Hedge Fund Start-Ups: GAAP Departure Out of the Gate
Posted by John Braun on Jun 25, 2021 1:25:00 PM
Hedge funds can incur start-up costs called organization and offering costs. Oftentimes, the treatment of these costs for Generally Accepted Accounting Principles in the United States (GAAP) purposes can cause headaches during the audit process. The key to avoiding this particular headache is understanding the issue and then coordinating with your auditor on a plan of action during the organization of the fund.
Organization costs consist of costs incurred to establish the company and enable it legally to do business. They largely consist of legal fees relating to the organization and incorporation of the fund and incorporation fees. Per GAAP, these costs are to be expensed when incurred, which generally happens at the commencement of operations.
Offering costs generally relate to the offering of the fund to investors and can include legal fees, SEC and state registration fees and printing costs for offering materials. Per GAAP, a hedge fund that continually offers interests should defer offering costs until operations and then expense the costs over the offering period, up to a maximum of 12 months using a straight-line methodology.
Some hedge funds aggregate organization and offering costs and then amortize them to expense over the first five years (60 months) of operations. This five-year period is derived from the proper tax treatment. Many advisors find it reasonable to defer the cost over this period, largely because it lessens the impact on early operations and performance. Additionally, assuming that the fund’s investor pool grows, the impact of these costs will be spread across a larger investor base.
Oftentimes, the advisor and administrator do not consider the implications of amortizing these costs consistent with tax basis (over 60 months) for purposes of the audit. Other times, the advisor and administrator are aware of the differences but consciously proceed with the 60-month amortization period, for the reasons noted above. Regardless of the reason, this difference in approach amounts to a GAAP departure, which must be assessed as part of a financial statement audit by the auditor.
Consider the following example:
A fund incurs organization costs of $25,000 and offering costs of $15,000 and commences operations on October 1 (assume calendar year-end).
Year 1 - GAAP treatment
- $25,000 – organization costs recognized upon commencement of operations
- $3,750 – 3 months of offering costs incurred during year 1 ($15,000/12*3)
- $28,750 – total organization and offering costs incurred during year 1
Year 1 – Amortized over 60 months
- $2,000 – 3 months of organization and offering costs incurred during year 1 ($40,000/60*3)
In this example, the difference in the expenses incurred during the year is $26,750.
For many start-up funds, the difference noted above in the methodologies is material. Once the auditor has performed this analysis, they have three ways to move forward depending on the circumstances.
- The amount is below a trivial threshold - In this scenario, the difference is of a trivial dollar amount and the auditor can pass on proposing the adjustment to management. Assuming the auditor determines the difference in treatment is not qualitatively material, there is no further action necessary.

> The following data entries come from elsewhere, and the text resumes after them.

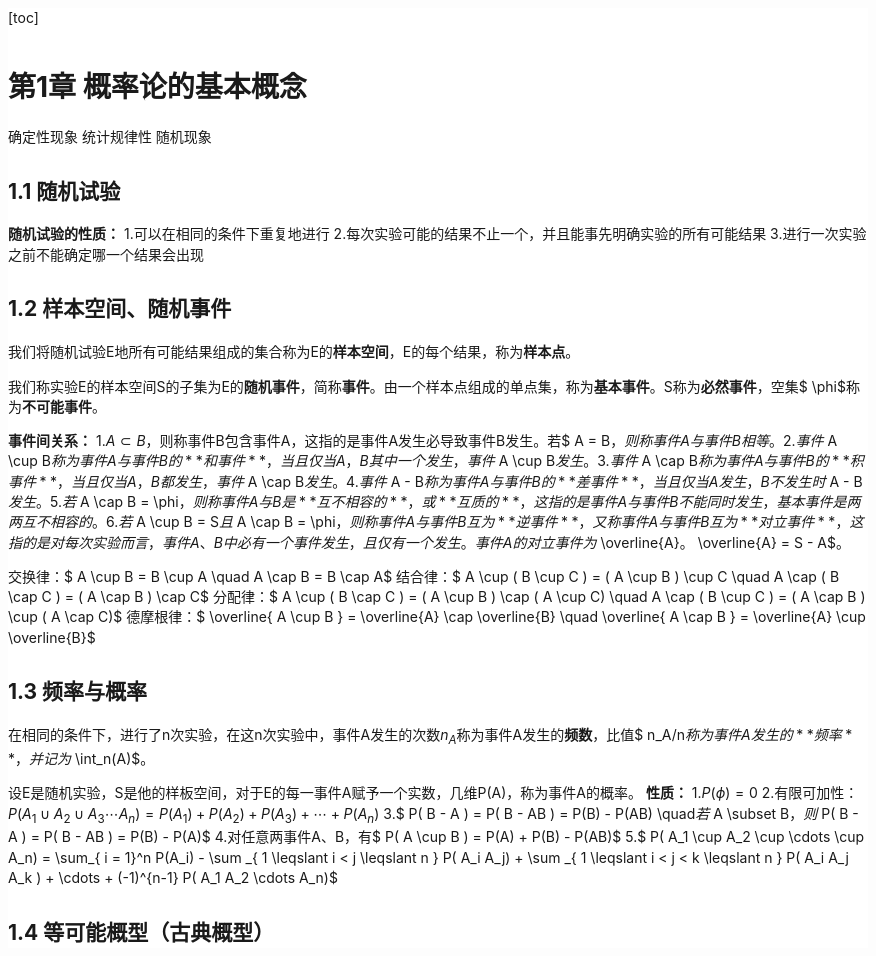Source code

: [toc]

# 第1章 概率论的基本概念

确定性现象 统计规律性 随机现象

## 1.1 随机试验

**随机试验的性质：**
1.可以在相同的条件下重复地进行
2.每次实验可能的结果不止一个，并且能事先明确实验的所有可能结果
3.进行一次实验之前不能确定哪一个结果会出现

## 1.2 样本空间、随机事件

我们将随机试验E地所有可能结果组成的集合称为E的**样本空间**，E的每个结果，称为**样本点**。

我们称实验E的样本空间S的子集为E的**随机事件**，简称**事件**。由一个样本点组成的单点集，称为**基本事件**。S称为**必然事件**，空集$ \phi$称为**不可能事件**。

**事件间关系：**
1.$A \subset B$，则称事件B包含事件A，这指的是事件A发生必导致事件B发生。若$ A = B$，则称事件A与事件B相等。
2.事件$ A \cup B$称为事件A与事件B的**和事件**，当且仅当A，B其中一个发生，事件$ A \cup B$发生。
3.事件$ A \cap B$称为事件A与事件B的**积事件**，当且仅当A，B都发生，事件$ A \cap B$发生。
4.事件$ A - B$称为事件A与事件B的**差事件**，当且仅当A发生，B不发生时$ A - B$发生。
5.若$ A \cap B = \phi$，则称事件A与B是**互不相容的**，或**互质的**，这指的是事件A与事件B不能同时发生，基本事件是两两互不相容的。
6.若$ A \cup B = S$且$ A \cap B = \phi$，则称事件A与事件B互为**逆事件**，又称事件A与事件B互为**对立事件**，这指的是对每次实验而言，事件A、B中必有一个事件发生，且仅有一个发生。事件A的对立事件为$ \overline{A}$。$ \overline{A} = S - A$。

交换律：$ A \cup B = B \cup A \quad A \cap B = B \cap A$
结合律：$ A \cup ( B \cup C ) = ( A \cup B ) \cup C \quad A \cap ( B \cap C ) = ( A \cap B ) \cap C$
分配律：$ A \cup ( B \cap C ) = ( A \cup B ) \cap ( A \cup C) \quad A \cap ( B \cup C ) = ( A \cap B ) \cup ( A \cap C)$
德摩根律：$ \overline{ A \cup B } = \overline{A} \cap \overline{B} \quad \overline{ A \cap B } = \overline{A} \cup \overline{B}$

## 1.3 频率与概率

在相同的条件下，进行了n次实验，在这n次实验中，事件A发生的次数$n_A$称为事件A发生的**频数**，比值$ n_A/n$称为事件A发生的**频率**，并记为$ \int_n(A)$。

设E是随机实验，S是他的样板空间，对于E的每一事件A赋予一个实数，几维P(A)，称为事件A的概率。
**性质：**
1.$P( \phi)=0$
2.有限可加性：$P( A_1 \cup A_2 \cup A_3 \cdots A_n ) = P(A_1) + P(A_2) +  P(A_3) + \cdots + P(A_n)$
3.$ P( B - A ) = P( B - AB ) = P(B) - P(AB) \quad$若$ A \subset B$，则$ P( B - A ) = P( B - AB ) = P(B) - P(A)$
4.对任意两事件A、B，有$ P( A \cup B ) = P(A) + P(B) - P(AB)$
5.$ P( A_1 \cup A_2 \cup \cdots \cup A_n) = \sum_{ i = 1}^n P(A_i) - \sum _{ 1 \leqslant i < j \leqslant n } P( A_i A_j) + \sum _{ 1 \leqslant i < j < k \leqslant n } P( A_i A_j A_k ) + \cdots + (-1)^{n-1} P( A_1 A_2 \cdots A_n)$

## 1.4 等可能概型（古典概型）
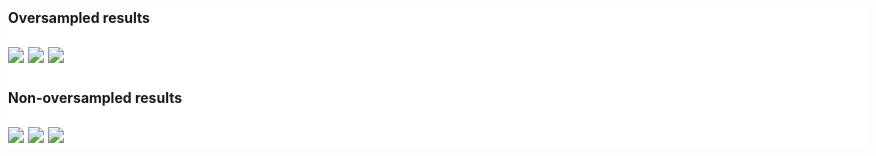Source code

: #### Oversampled results
 <img src=https://github.com/kwantommy/breast-cancer-diagnosis/blob/master/images/oversampled_accuracy.png width=400/> 
 <img src=https://github.com/kwantommy/breast-cancer-diagnosis/blob/master/images/oversampled_loss.png width=400/> 
 <img src=https://github.com/kwantommy/breast-cancer-diagnosis/blob/master/images/oversampled_results.png width=400/> 


#### Non-oversampled results
 <img src=https://github.com/kwantommy/breast-cancer-diagnosis/blob/master/images/nonoversampled_accuracy.png width=400/> 
 <img src=https://github.com/kwantommy/breast-cancer-diagnosis/blob/master/images/nonoversampled_loss.png width=400/> 
 <img src=https://github.com/kwantommy/breast-cancer-diagnosis/blob/master/images/nonoversampled_results.png width=400/> 
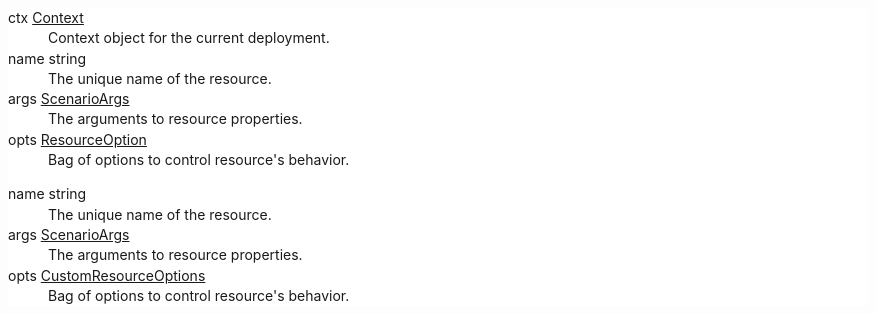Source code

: <div>
<pulumi-choosable type="language" values="go">

<dl class="resources-properties"><dt
        class="property-optional" title="Optional">
        <span>ctx</span>
        <span class="property-indicator"></span>
        <span class="property-type"><a href="https://pkg.go.dev/github.com/pulumi/pulumi/sdk/v3/go/pulumi?tab=doc#Context">Context</a></span>
    </dt>
    <dd>Context object for the current deployment.</dd><dt
        class="property-required" title="Required">
        <span>name</span>
        <span class="property-indicator"></span>
        <span class="property-type">string</span>
    </dt>
    <dd>The unique name of the resource.</dd><dt
        class="property-required" title="Required">
        <span>args</span>
        <span class="property-indicator"></span>
        <span class="property-type"><a href="#inputs">ScenarioArgs</a></span>
    </dt>
    <dd>The arguments to resource properties.</dd><dt
        class="property-optional" title="Optional">
        <span>opts</span>
        <span class="property-indicator"></span>
        <span class="property-type"><a href="https://pkg.go.dev/github.com/pulumi/pulumi/sdk/v3/go/pulumi?tab=doc#ResourceOption">ResourceOption</a></span>
    </dt>
    <dd>Bag of options to control resource&#39;s behavior.</dd></dl>

</pulumi-choosable>
</div>

<div>
<pulumi-choosable type="language" values="csharp">

<dl class="resources-properties"><dt
        class="property-required" title="Required">
        <span>name</span>
        <span class="property-indicator"></span>
        <span class="property-type">string</span>
    </dt>
    <dd>The unique name of the resource.</dd><dt
        class="property-required" title="Required">
        <span>args</span>
        <span class="property-indicator"></span>
        <span class="property-type"><a href="#inputs">ScenarioArgs</a></span>
    </dt>
    <dd>The arguments to resource properties.</dd><dt
        class="property-optional" title="Optional">
        <span>opts</span>
        <span class="property-indicator"></span>
        <span class="property-type"><a href="/docs/reference/pkg/dotnet/Pulumi/Pulumi.CustomResourceOptions.html">CustomResourceOptions</a></span>
    </dt>
    <dd>Bag of options to control resource&#39;s behavior.</dd></dl>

- The amount is above the trivial threshold but not material to the financial statements - In this scenario, the auditor would propose the adjustment to management, and management can either make the adjustment to the financial statements or pass on the adjustment. If management passes on the adjustment, the amount will be noted as part of the management representation letter as an uncorrected audit adjustment. Again, this scenario assumes that the auditor has determined the difference in treatment is not qualitatively material and that the financial statements are not materially misstated.

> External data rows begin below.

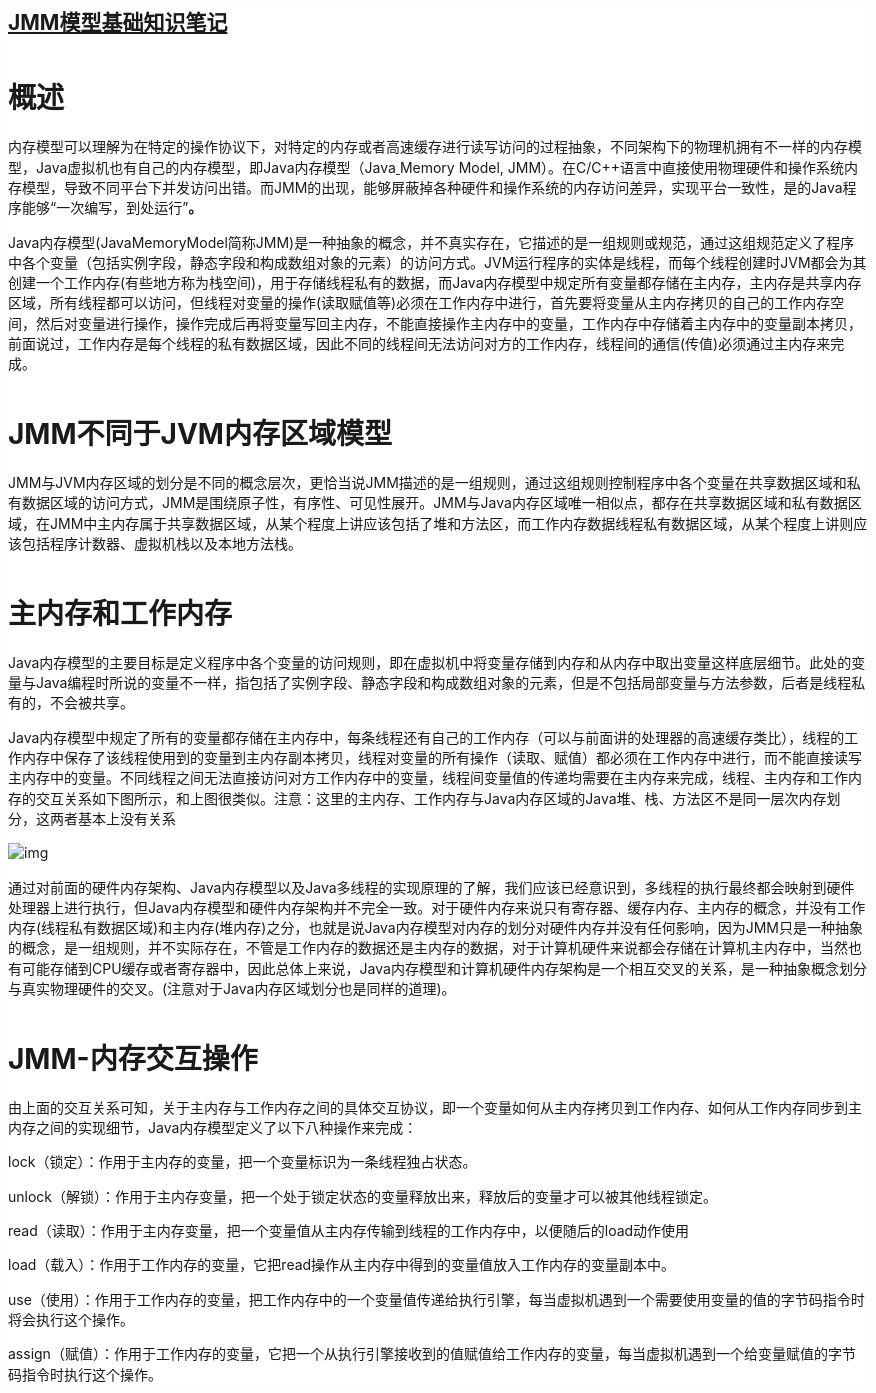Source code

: ## [JMM模型基础知识笔记](https://www.cnblogs.com/boanxin/p/12114760.html) 

# 概述

内存模型可以理解为在特定的操作协议下，对特定的内存或者高速缓存进行读写访问的过程抽象，不同架构下的物理机拥有不一样的内存模型，Java虚拟机也有自己的内存模型，即Java内存模型（Java[ ](http://lib.csdn.net/base/java)Memory Model, JMM）。在C/C++语言中直接使用物理硬件和操作系统内存模型，导致不同平台下并发访问出错。而JMM的出现，能够屏蔽掉各种硬件和操作系统的内存访问差异，实现平台一致性，是的Java程序能够“一次编写，到处运行”**。**

Java内存模型(JavaMemoryModel简称JMM)是一种抽象的概念，并不真实存在，它描述的是一组规则或规范，通过这组规范定义了程序中各个变量（包括实例字段，静态字段和构成数组对象的元素）的访问方式。JVM运行程序的实体是线程，而每个线程创建时JVM都会为其创建一个工作内存(有些地方称为栈空间)，用于存储线程私有的数据，而Java内存模型中规定所有变量都存储在主内存，主内存是共享内存区域，所有线程都可以访问，但线程对变量的操作(读取赋值等)必须在工作内存中进行，首先要将变量从主内存拷贝的自己的工作内存空间，然后对变量进行操作，操作完成后再将变量写回主内存，不能直接操作主内存中的变量，工作内存中存储着主内存中的变量副本拷贝，前面说过，工作内存是每个线程的私有数据区域，因此不同的线程间无法访问对方的工作内存，线程间的通信(传值)必须通过主内存来完成。

# JMM不同于JVM内存区域模型

JMM与JVM内存区域的划分是不同的概念层次，更恰当说JMM描述的是一组规则，通过这组规则控制程序中各个变量在共享数据区域和私有数据区域的访问方式，JMM是围绕原子性，有序性、可见性展开。JMM与Java内存区域唯一相似点，都存在共享数据区域和私有数据区域，在JMM中主内存属于共享数据区域，从某个程度上讲应该包括了堆和方法区，而工作内存数据线程私有数据区域，从某个程度上讲则应该包括程序计数器、虚拟机栈以及本地方法栈。

# 主内存和工作内存

Java内存模型的主要目标是定义程序中各个变量的访问规则，即在虚拟机中将变量存储到内存和从内存中取出变量这样底层细节。此处的变量与Java编程时所说的变量不一样，指包括了实例字段、静态字段和构成数组对象的元素，但是不包括局部变量与方法参数，后者是线程私有的，不会被共享。

Java内存模型中规定了所有的变量都存储在主内存中，每条线程还有自己的工作内存（可以与前面讲的处理器的高速缓存类比），线程的工作内存中保存了该线程使用到的变量到主内存副本拷贝，线程对变量的所有操作（读取、赋值）都必须在工作内存中进行，而不能直接读写主内存中的变量。不同线程之间无法直接访问对方工作内存中的变量，线程间变量值的传递均需要在主内存来完成，线程、主内存和工作内存的交互关系如下图所示，和上图很类似。注意：这里的主内存、工作内存与Java内存区域的Java堆、栈、方法区不是同一层次内存划分，这两者基本上没有关系

![img](https://img2018.cnblogs.com/i-beta/1415006/201912/1415006-20191229152343131-1692252704.png)

通过对前面的硬件内存架构、Java内存模型以及Java多线程的实现原理的了解，我们应该已经意识到，多线程的执行最终都会映射到硬件处理器上进行执行，但Java内存模型和硬件内存架构并不完全一致。对于硬件内存来说只有寄存器、缓存内存、主内存的概念，并没有工作内存(线程私有数据区域)和主内存(堆内存)之分，也就是说Java内存模型对内存的划分对硬件内存并没有任何影响，因为JMM只是一种抽象的概念，是一组规则，并不实际存在，不管是工作内存的数据还是主内存的数据，对于计算机硬件来说都会存储在计算机主内存中，当然也有可能存储到CPU缓存或者寄存器中，因此总体上来说，Java内存模型和计算机硬件内存架构是一个相互交叉的关系，是一种抽象概念划分与真实物理硬件的交叉。(注意对于Java内存区域划分也是同样的道理)。

# JMM-内存交互操作

由上面的交互关系可知，关于主内存与工作内存之间的具体交互协议，即一个变量如何从主内存拷贝到工作内存、如何从工作内存同步到主内存之间的实现细节，Java内存模型定义了以下八种操作来完成：

lock（锁定）：作用于主内存的变量，把一个变量标识为一条线程独占状态。

unlock（解锁）：作用于主内存变量，把一个处于锁定状态的变量释放出来，释放后的变量才可以被其他线程锁定。

read（读取）：作用于主内存变量，把一个变量值从主内存传输到线程的工作内存中，以便随后的load动作使用

load（载入）：作用于工作内存的变量，它把read操作从主内存中得到的变量值放入工作内存的变量副本中。

use（使用）：作用于工作内存的变量，把工作内存中的一个变量值传递给执行引擎，每当虚拟机遇到一个需要使用变量的值的字节码指令时将会执行这个操作。

assign（赋值）：作用于工作内存的变量，它把一个从执行引擎接收到的值赋值给工作内存的变量，每当虚拟机遇到一个给变量赋值的字节码指令时执行这个操作。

- The amount is above materiality - Similar to scenario 2, the auditor proposes the adjustment to management. However, in this case the auditor would insist on management making the adjustment as, logically, without making a material adjustment the financial statements are materially misstated. If management refuses, the auditor has the option of either issuing a qualified opinion or not issuing an opinion at all.
It should also be noted that in any scenario where there is a departure from GAAP such as the above, management runs the risk of the auditor finding that there are control deficiencies. This concept makes it that much more important that the advisor and/or administrator have discussions with the auditor relating to the GAAP treatment of the organization and offering costs. In this auditor’s judgement, there is a distinction between consciously taking an approach that is a departure from GAAP and unknowingly taking an approach as a result of a weak internal control environment due to a lack of financial reporting knowledge. The latter is likely to result in the auditor issuing management a control deficiency.
As suggested in the introduction, the best course of action by management is to be aware of this potential GAAP departure and understand all its implications. This starts with analyzing the start-up costs and specifically identifying them as either organization and/or offering costs, as there is differing GAAP treatment. From there, engage in active discussions with your administrator and audit firm to determine the potential impact of your preferred treatment if it departs from GAAP. We do not suggest that hedge fund management consciously violate GAAP and offer this guidance so that there is an understanding of the implications should that decision be made.